MUSHROOMS -- Keep your pets from eating mushrooms that pop up on lawns, under trees, in fields and on logs. While some won't make your pet sick, a few are deadly. If your pet accidentally eats one, especially if they seem to have a reaction to it, or you know the mushroom is toxic, go to us, your veterinarian as soon as possible.
CAR COOLANTS -- Fall is a great time to change your car's engine coolant, but be careful because most coolants are highly toxic to pets. Clean up any spills immediately, keep any remaining new coolant out of reach and dispose of used coolant.
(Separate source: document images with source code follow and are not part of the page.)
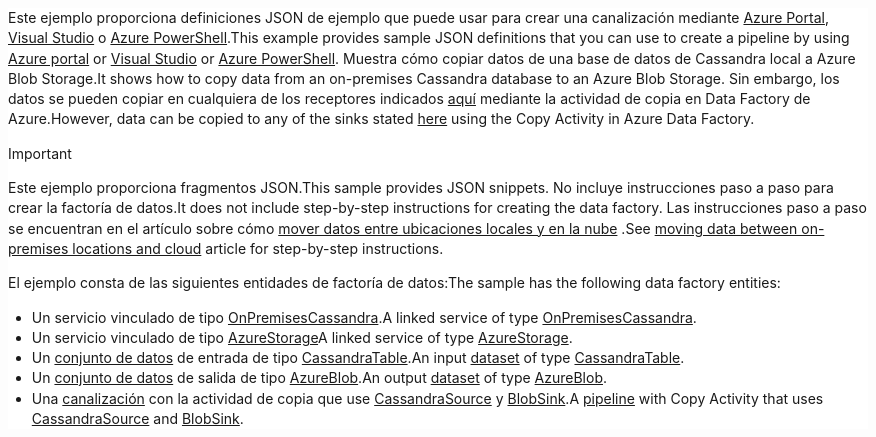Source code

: <span data-ttu-id="2f441-203">Este ejemplo proporciona definiciones JSON de ejemplo que puede usar para crear una canalización mediante [Azure Portal](data-factory-copy-activity-tutorial-using-azure-portal.md), [Visual Studio](data-factory-copy-activity-tutorial-using-visual-studio.md) o [Azure PowerShell](data-factory-copy-activity-tutorial-using-powershell.md).</span><span class="sxs-lookup"><span data-stu-id="2f441-203">This example provides sample JSON definitions that you can use to create a pipeline by using [Azure portal](data-factory-copy-activity-tutorial-using-azure-portal.md) or [Visual Studio](data-factory-copy-activity-tutorial-using-visual-studio.md) or [Azure PowerShell](data-factory-copy-activity-tutorial-using-powershell.md).</span></span> <span data-ttu-id="2f441-204">Muestra cómo copiar datos de una base de datos de Cassandra local a Azure Blob Storage.</span><span class="sxs-lookup"><span data-stu-id="2f441-204">It shows how to copy data from an on-premises Cassandra database to an Azure Blob Storage.</span></span> <span data-ttu-id="2f441-205">Sin embargo, los datos se pueden copiar en cualquiera de los receptores indicados [aquí](data-factory-data-movement-activities.md#supported-data-stores-and-formats) mediante la actividad de copia en Data Factory de Azure.</span><span class="sxs-lookup"><span data-stu-id="2f441-205">However, data can be copied to any of the sinks stated [here](data-factory-data-movement-activities.md#supported-data-stores-and-formats) using the Copy Activity in Azure Data Factory.</span></span>

> [!IMPORTANT]
> <span data-ttu-id="2f441-206">Este ejemplo proporciona fragmentos JSON.</span><span class="sxs-lookup"><span data-stu-id="2f441-206">This sample provides JSON snippets.</span></span> <span data-ttu-id="2f441-207">No incluye instrucciones paso a paso para crear la factoría de datos.</span><span class="sxs-lookup"><span data-stu-id="2f441-207">It does not include step-by-step instructions for creating the data factory.</span></span> <span data-ttu-id="2f441-208">Las instrucciones paso a paso se encuentran en el artículo sobre cómo [mover datos entre ubicaciones locales y en la nube](data-factory-move-data-between-onprem-and-cloud.md) .</span><span class="sxs-lookup"><span data-stu-id="2f441-208">See [moving data between on-premises locations and cloud](data-factory-move-data-between-onprem-and-cloud.md) article for step-by-step instructions.</span></span>

<span data-ttu-id="2f441-209">El ejemplo consta de las siguientes entidades de factoría de datos:</span><span class="sxs-lookup"><span data-stu-id="2f441-209">The sample has the following data factory entities:</span></span>

* <span data-ttu-id="2f441-210">Un servicio vinculado de tipo [OnPremisesCassandra](#linked-service-properties).</span><span class="sxs-lookup"><span data-stu-id="2f441-210">A linked service of type [OnPremisesCassandra](#linked-service-properties).</span></span>
* <span data-ttu-id="2f441-211">Un servicio vinculado de tipo [AzureStorage](data-factory-azure-blob-connector.md#linked-service-properties)</span><span class="sxs-lookup"><span data-stu-id="2f441-211">A linked service of type [AzureStorage](data-factory-azure-blob-connector.md#linked-service-properties).</span></span>
* <span data-ttu-id="2f441-212">Un [conjunto de datos](data-factory-create-datasets.md) de entrada de tipo [CassandraTable](#dataset-properties).</span><span class="sxs-lookup"><span data-stu-id="2f441-212">An input [dataset](data-factory-create-datasets.md) of type [CassandraTable](#dataset-properties).</span></span>
* <span data-ttu-id="2f441-213">Un [conjunto de datos](data-factory-create-datasets.md) de salida de tipo [AzureBlob](data-factory-azure-blob-connector.md#dataset-properties).</span><span class="sxs-lookup"><span data-stu-id="2f441-213">An output [dataset](data-factory-create-datasets.md) of type [AzureBlob](data-factory-azure-blob-connector.md#dataset-properties).</span></span>
* <span data-ttu-id="2f441-214">Una [canalización](data-factory-create-pipelines.md) con la actividad de copia que use [CassandraSource](#copy-activity-properties) y [BlobSink](data-factory-azure-blob-connector.md#copy-activity-properties).</span><span class="sxs-lookup"><span data-stu-id="2f441-214">A [pipeline](data-factory-create-pipelines.md) with Copy Activity that uses [CassandraSource](#copy-activity-properties) and [BlobSink](data-factory-azure-blob-connector.md#copy-activity-properties).</span></span>
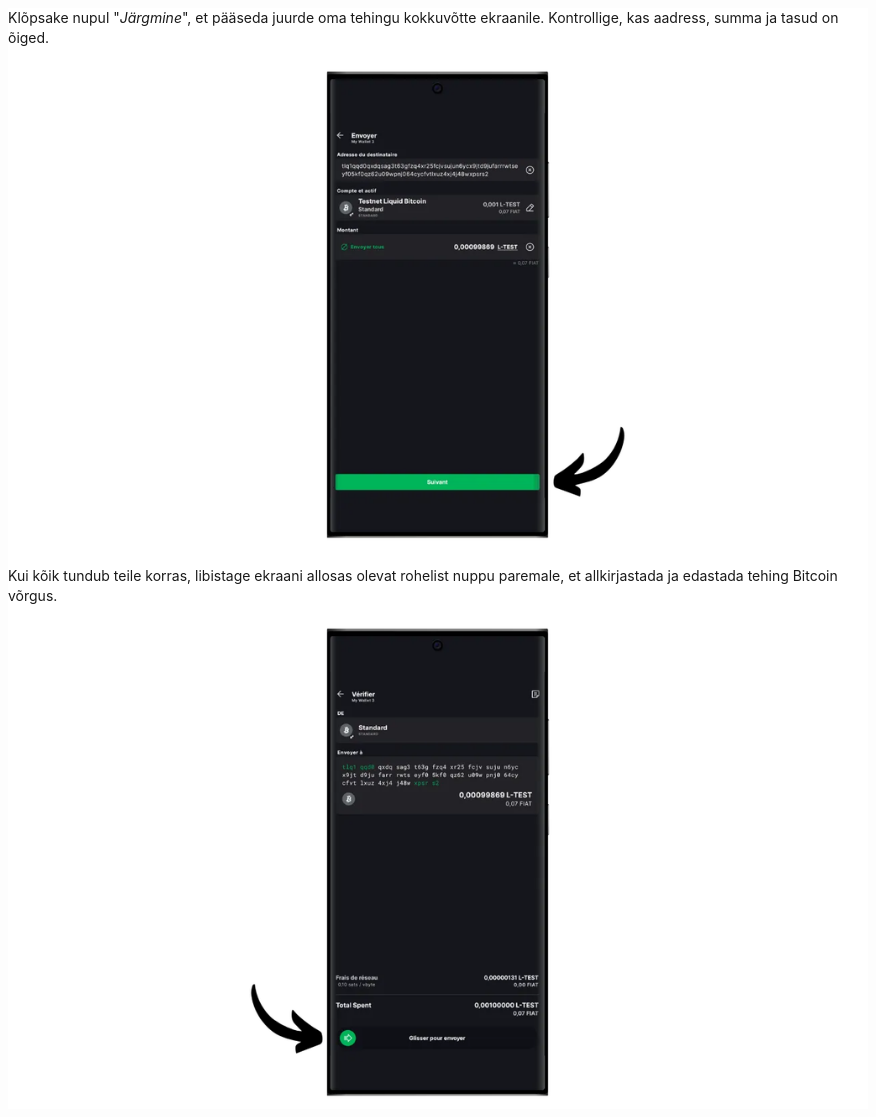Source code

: Klõpsake nupul "*Järgmine*", et pääseda juurde oma tehingu kokkuvõtte ekraanile. Kontrollige, kas aadress, summa ja tasud on õiged.

![LIQUID GREEN](assets/fr/38.webp)

Kui kõik tundub teile korras, libistage ekraani allosas olevat rohelist nuppu paremale, et allkirjastada ja edastada tehing Bitcoin võrgus.

![LIQUID GREEN](assets/fr/39.webp)
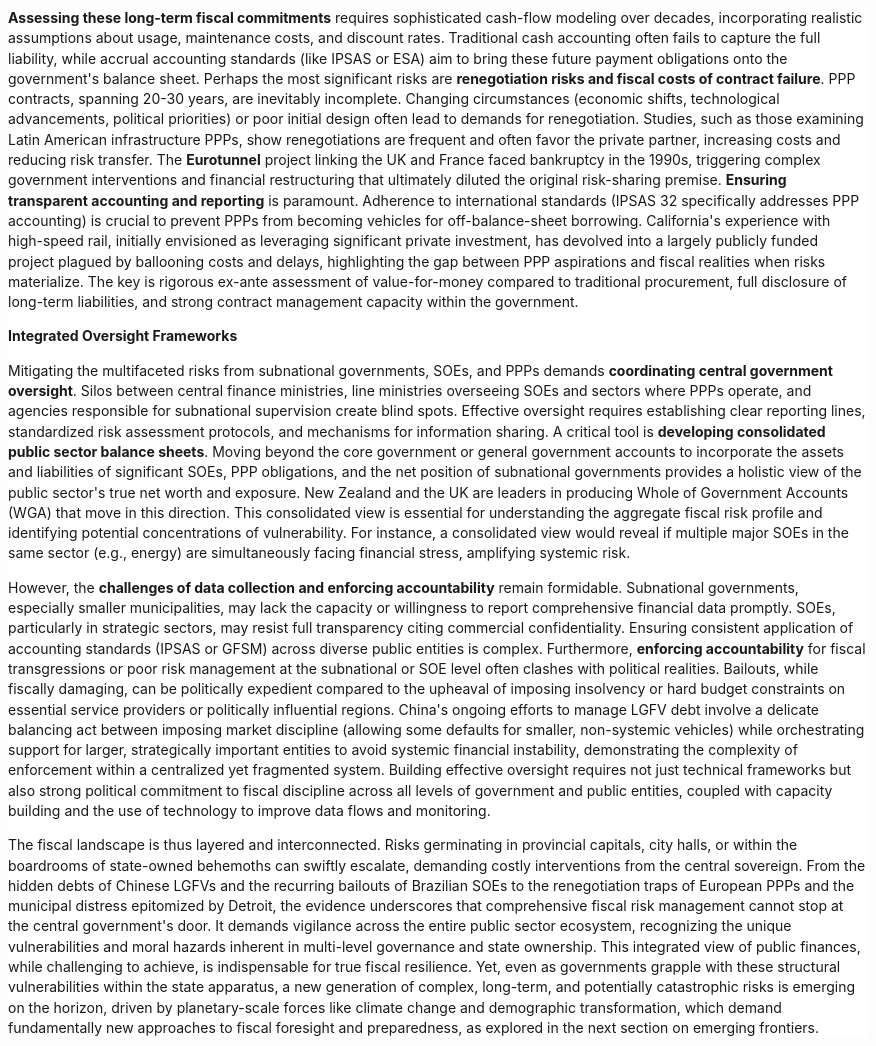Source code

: **Assessing these long-term fiscal commitments** requires sophisticated cash-flow modeling over decades, incorporating realistic assumptions about usage, maintenance costs, and discount rates. Traditional cash accounting often fails to capture the full liability, while accrual accounting standards (like IPSAS or ESA) aim to bring these future payment obligations onto the government's balance sheet. Perhaps the most significant risks are **renegotiation risks and fiscal costs of contract failure**. PPP contracts, spanning 20-30 years, are inevitably incomplete. Changing circumstances (economic shifts, technological advancements, political priorities) or poor initial design often lead to demands for renegotiation. Studies, such as those examining Latin American infrastructure PPPs, show renegotiations are frequent and often favor the private partner, increasing costs and reducing risk transfer. The **Eurotunnel** project linking the UK and France faced bankruptcy in the 1990s, triggering complex government interventions and financial restructuring that ultimately diluted the original risk-sharing premise. **Ensuring transparent accounting and reporting** is paramount. Adherence to international standards (IPSAS 32 specifically addresses PPP accounting) is crucial to prevent PPPs from becoming vehicles for off-balance-sheet borrowing. California's experience with high-speed rail, initially envisioned as leveraging significant private investment, has devolved into a largely publicly funded project plagued by ballooning costs and delays, highlighting the gap between PPP aspirations and fiscal realities when risks materialize. The key is rigorous ex-ante assessment of value-for-money compared to traditional procurement, full disclosure of long-term liabilities, and strong contract management capacity within the government.

**Integrated Oversight Frameworks**

Mitigating the multifaceted risks from subnational governments, SOEs, and PPPs demands **coordinating central government oversight**. Silos between central finance ministries, line ministries overseeing SOEs and sectors where PPPs operate, and agencies responsible for subnational supervision create blind spots. Effective oversight requires establishing clear reporting lines, standardized risk assessment protocols, and mechanisms for information sharing. A critical tool is **developing consolidated public sector balance sheets**. Moving beyond the core government or general government accounts to incorporate the assets and liabilities of significant SOEs, PPP obligations, and the net position of subnational governments provides a holistic view of the public sector's true net worth and exposure. New Zealand and the UK are leaders in producing Whole of Government Accounts (WGA) that move in this direction. This consolidated view is essential for understanding the aggregate fiscal risk profile and identifying potential concentrations of vulnerability. For instance, a consolidated view would reveal if multiple major SOEs in the same sector (e.g., energy) are simultaneously facing financial stress, amplifying systemic risk.

However, the **challenges of data collection and enforcing accountability** remain formidable. Subnational governments, especially smaller municipalities, may lack the capacity or willingness to report comprehensive financial data promptly. SOEs, particularly in strategic sectors, may resist full transparency citing commercial confidentiality. Ensuring consistent application of accounting standards (IPSAS or GFSM) across diverse public entities is complex. Furthermore, **enforcing accountability** for fiscal transgressions or poor risk management at the subnational or SOE level often clashes with political realities. Bailouts, while fiscally damaging, can be politically expedient compared to the upheaval of imposing insolvency or hard budget constraints on essential service providers or politically influential regions. China's ongoing efforts to manage LGFV debt involve a delicate balancing act between imposing market discipline (allowing some defaults for smaller, non-systemic vehicles) while orchestrating support for larger, strategically important entities to avoid systemic financial instability, demonstrating the complexity of enforcement within a centralized yet fragmented system. Building effective oversight requires not just technical frameworks but also strong political commitment to fiscal discipline across all levels of government and public entities, coupled with capacity building and the use of technology to improve data flows and monitoring.

The fiscal landscape is thus layered and interconnected. Risks germinating in provincial capitals, city halls, or within the boardrooms of state-owned behemoths can swiftly escalate, demanding costly interventions from the central sovereign. From the hidden debts of Chinese LGFVs and the recurring bailouts of Brazilian SOEs to the renegotiation traps of European PPPs and the municipal distress epitomized by Detroit, the evidence underscores that comprehensive fiscal risk management cannot stop at the central government's door. It demands vigilance across the entire public sector ecosystem, recognizing the unique vulnerabilities and moral hazards inherent in multi-level governance and state ownership. This integrated view of public finances, while challenging to achieve, is indispensable for true fiscal resilience. Yet, even as governments grapple with these structural vulnerabilities within the state apparatus, a new generation of complex, long-term, and potentially catastrophic risks is emerging on the horizon, driven by planetary-scale forces like climate change and demographic transformation, which demand fundamentally new approaches to fiscal foresight and preparedness, as explored in the next section on emerging frontiers.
Also, consider switching to a propylene glycol based coolant -- while not completely nontoxic, it is significantly less toxic than other engine coolants.
ALLERGIES -- Just like people who have seasonal allergies, your cat or dog may also react to pollen, dust, or other allergens. Pet allergy symptoms can be similar to ours -- sneezing or coughing, runny nose, itchy skin, ear infection, and itchy, red or watery eyes. If you think your pet might be suffering from allergies, call us, your veterinarian to discuss testing and treatment plans best suited for your pet's needs.
TOP 12 DOG BREEDS MOST PRONE TO ALLERGIES:
English Bulldog, French Bulldog, West Highland White Terrier, American Bulldog, Basset Hound, Rhodesian Ridgeback, American Pit Bull Terrier, Shiba Inu, Bichon Frise, Boston Terrier, Miniture Poodle, Yorkipoo.